I repeat. Read it all.

UPDATE
A regular reader who this time withholds their name comments:
As a public servant, I am appalled by the whoop-it-up decisions made by his managers to fritter away under-spent budgets. This (in Peterson’s article) is particularly galling:
“I was attending a conference on Web 2.0, a topic I was mildly interested in but which had nothing to do with my duties.”
As it happens, Web 2.0 has everything to do with my duties but thanks to Lindsay Tanner’s additional 2% productivity dividend (ie, budget cut) applied across the the board (that impacts smaller agencies more than it does large agencies like Health} I am struggling to hang on to staff, let alone send them off to conferences in Sydney. It is sickening.

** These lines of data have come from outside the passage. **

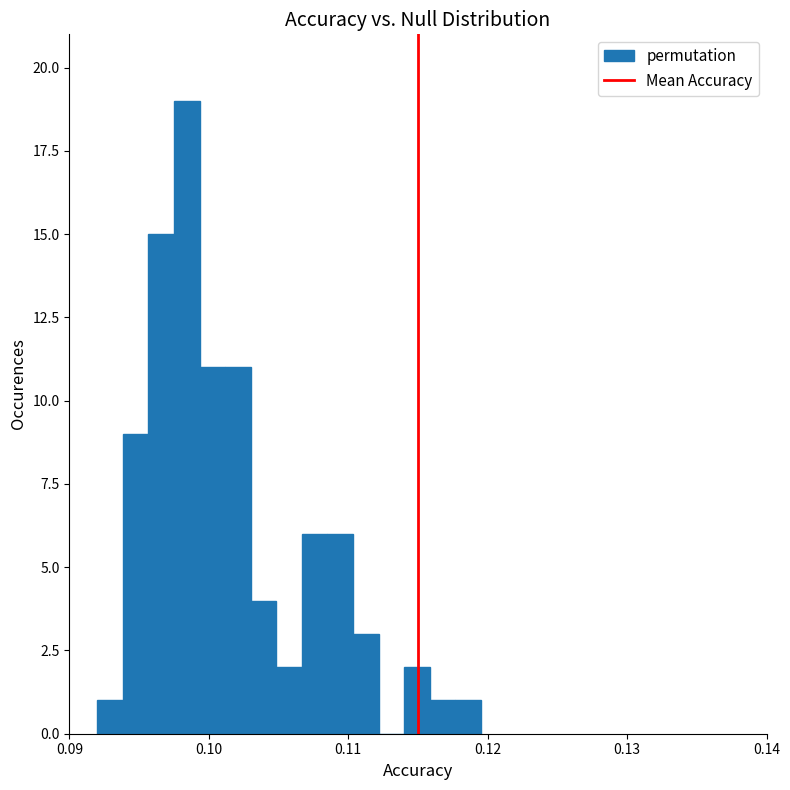

Read against the x-axis, roughly where is the centre of the tallest bar?

0.098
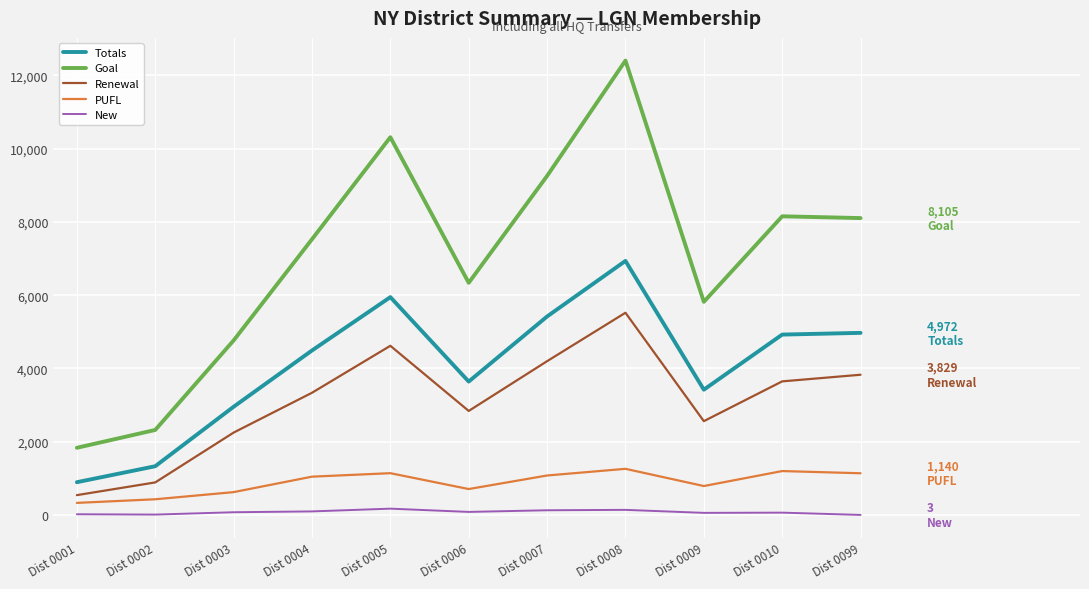

What is the greatest value displayed?

12403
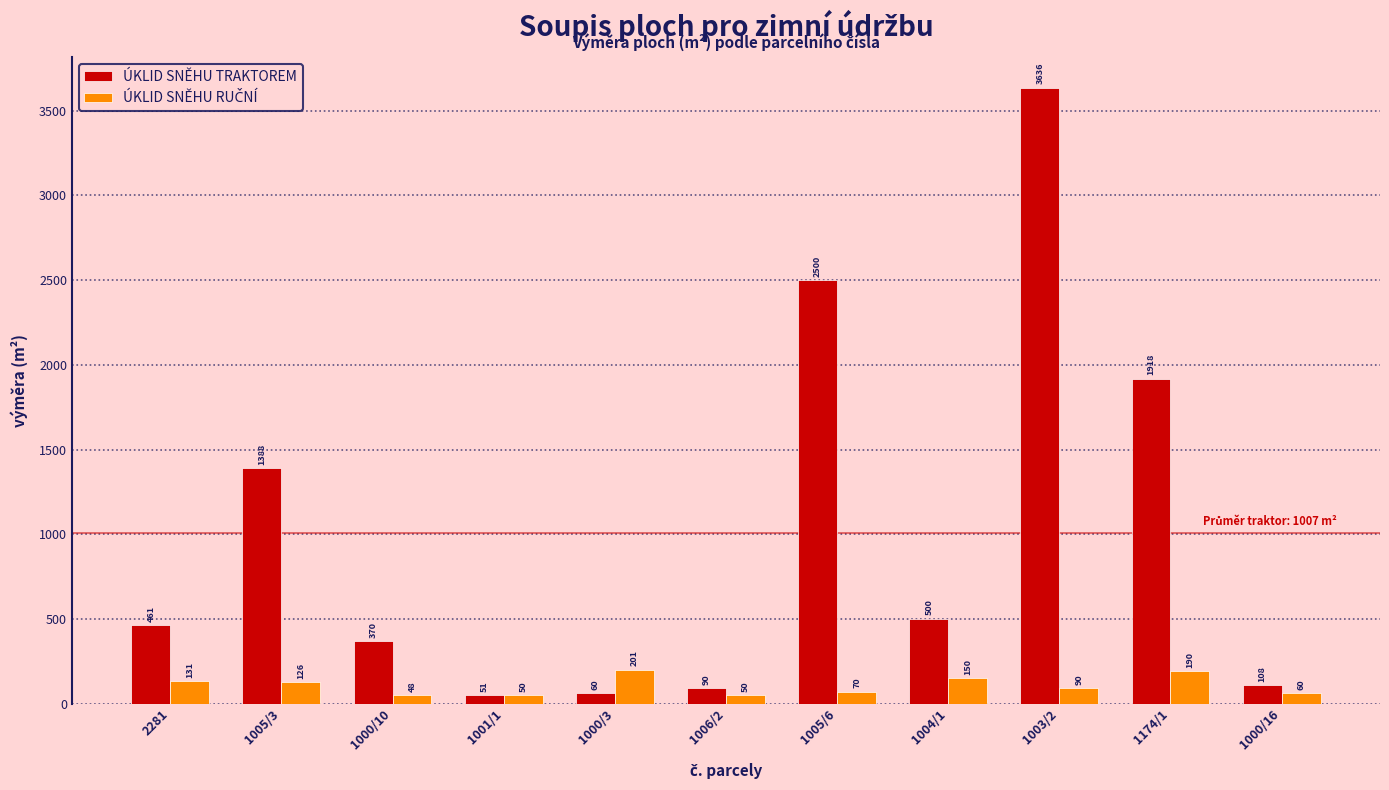

List the labels in order of ÚKLID SNĚHU TRAKTOREM value, largest first.

1003/2, 1005/6, 1174/1, 1005/3, 1004/1, 2281, 1000/10, 1000/16, 1006/2, 1000/3, 1001/1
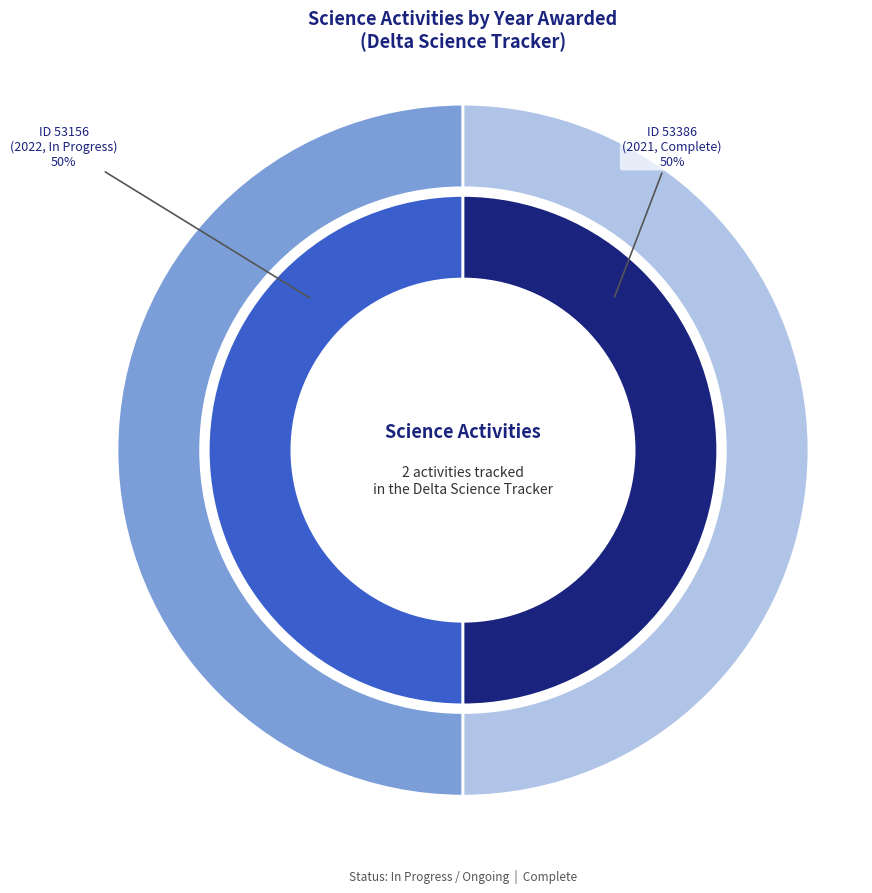

To the nearest percent, what portion does years_awarded represent?

50%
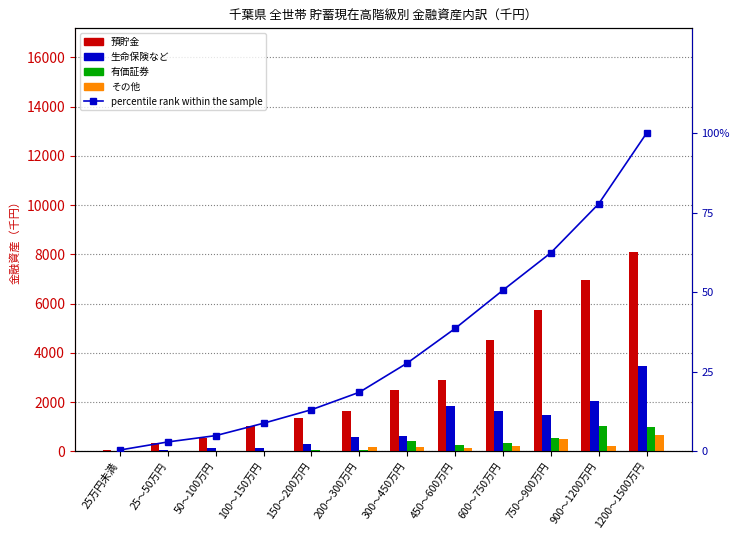

Which label corresponds to the largest value in the chart?

1200～1500万円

No wonder the public service is increasingly demoralised. downer I am not surprised at all about the flibberty-gibbert way the Health Minister is carrying on, eg building pointless, meaningless and expensive websites, having speeches written for events that never happen, using up health professionals as props for her PR stunts. She was appalling in Opposition and even worse than could be imagined in Government. That applies to all of them. The only ones who are not getting on my last nerve are Stephen Smith and John Faulkner, and that is only because their Departments resist the sort of nonsense that Myles has reported and will not let their ministers derail their mission. Look what happened to the last one who tried (Joel Fitzgibbon}. He had the rug pulled out from under him.